Task item:
Update the listing below by replacing each occurrence of "Report" with "Story", leaving everything else unchanged.

::: Recorded information :::

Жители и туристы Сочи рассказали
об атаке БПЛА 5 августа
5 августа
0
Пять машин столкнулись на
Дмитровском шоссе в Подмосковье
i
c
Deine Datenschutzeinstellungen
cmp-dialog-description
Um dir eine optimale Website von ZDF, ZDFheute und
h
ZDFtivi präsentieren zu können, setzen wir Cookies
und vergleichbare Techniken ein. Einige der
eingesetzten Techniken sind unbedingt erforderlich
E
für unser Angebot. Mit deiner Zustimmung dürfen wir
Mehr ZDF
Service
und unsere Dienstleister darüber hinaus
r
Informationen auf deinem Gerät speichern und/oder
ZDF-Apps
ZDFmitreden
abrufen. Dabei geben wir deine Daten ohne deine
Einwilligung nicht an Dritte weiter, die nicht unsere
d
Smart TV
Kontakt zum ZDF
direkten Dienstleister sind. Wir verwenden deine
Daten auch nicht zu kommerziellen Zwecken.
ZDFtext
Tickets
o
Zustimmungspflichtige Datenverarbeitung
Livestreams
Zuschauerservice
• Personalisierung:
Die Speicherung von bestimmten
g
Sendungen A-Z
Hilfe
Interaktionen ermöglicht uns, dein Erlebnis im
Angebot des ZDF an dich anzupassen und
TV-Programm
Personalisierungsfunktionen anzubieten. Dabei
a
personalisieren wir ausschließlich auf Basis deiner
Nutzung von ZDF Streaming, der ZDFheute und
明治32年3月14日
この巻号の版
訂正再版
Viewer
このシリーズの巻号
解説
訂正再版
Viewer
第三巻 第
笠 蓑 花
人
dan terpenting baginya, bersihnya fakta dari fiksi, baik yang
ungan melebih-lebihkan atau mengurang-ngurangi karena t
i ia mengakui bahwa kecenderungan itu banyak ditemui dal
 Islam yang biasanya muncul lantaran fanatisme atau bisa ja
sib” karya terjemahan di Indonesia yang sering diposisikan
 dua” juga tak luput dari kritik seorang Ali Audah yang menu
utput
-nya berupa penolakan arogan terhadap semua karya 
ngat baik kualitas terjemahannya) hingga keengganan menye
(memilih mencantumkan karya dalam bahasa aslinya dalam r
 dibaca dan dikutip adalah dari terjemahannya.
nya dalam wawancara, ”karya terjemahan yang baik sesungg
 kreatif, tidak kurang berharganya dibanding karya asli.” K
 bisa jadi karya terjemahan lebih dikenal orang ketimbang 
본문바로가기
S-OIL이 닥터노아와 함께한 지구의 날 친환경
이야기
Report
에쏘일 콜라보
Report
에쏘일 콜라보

:::

Task response:
Жители и туристы Сочи рассказали
об атаке БПЛА 5 августа
5 августа
0
Пять машин столкнулись на
Дмитровском шоссе в Подмосковье
i
c
Deine Datenschutzeinstellungen
cmp-dialog-description
Um dir eine optimale Website von ZDF, ZDFheute und
h
ZDFtivi präsentieren zu können, setzen wir Cookies
und vergleichbare Techniken ein. Einige der
eingesetzten Techniken sind unbedingt erforderlich
E
für unser Angebot. Mit deiner Zustimmung dürfen wir
Mehr ZDF
Service
und unsere Dienstleister darüber hinaus
r
Informationen auf deinem Gerät speichern und/oder
ZDF-Apps
ZDFmitreden
abrufen. Dabei geben wir deine Daten ohne deine
Einwilligung nicht an Dritte weiter, die nicht unsere
d
Smart TV
Kontakt zum ZDF
direkten Dienstleister sind. Wir verwenden deine
Daten auch nicht zu kommerziellen Zwecken.
ZDFtext
Tickets
o
Zustimmungspflichtige Datenverarbeitung
Livestreams
Zuschauerservice
• Personalisierung:
Die Speicherung von bestimmten
g
Sendungen A-Z
Hilfe
Interaktionen ermöglicht uns, dein Erlebnis im
Angebot des ZDF an dich anzupassen und
TV-Programm
Personalisierungsfunktionen anzubieten. Dabei
a
personalisieren wir ausschließlich auf Basis deiner
Nutzung von ZDF Streaming, der ZDFheute und
明治32年3月14日
この巻号の版
訂正再版
Viewer
このシリーズの巻号
解説
訂正再版
Viewer
第三巻 第
笠 蓑 花
人
dan terpenting baginya, bersihnya fakta dari fiksi, baik yang
ungan melebih-lebihkan atau mengurang-ngurangi karena t
i ia mengakui bahwa kecenderungan itu banyak ditemui dal
 Islam yang biasanya muncul lantaran fanatisme atau bisa ja
sib” karya terjemahan di Indonesia yang sering diposisikan
 dua” juga tak luput dari kritik seorang Ali Audah yang menu
utput
-nya berupa penolakan arogan terhadap semua karya 
ngat baik kualitas terjemahannya) hingga keengganan menye
(memilih mencantumkan karya dalam bahasa aslinya dalam r
 dibaca dan dikutip adalah dari terjemahannya.
nya dalam wawancara, ”karya terjemahan yang baik sesungg
 kreatif, tidak kurang berharganya dibanding karya asli.” K
 bisa jadi karya terjemahan lebih dikenal orang ketimbang 
본문바로가기
S-OIL이 닥터노아와 함께한 지구의 날 친환경
이야기
Story
에쏘일 콜라보
Story
에쏘일 콜라보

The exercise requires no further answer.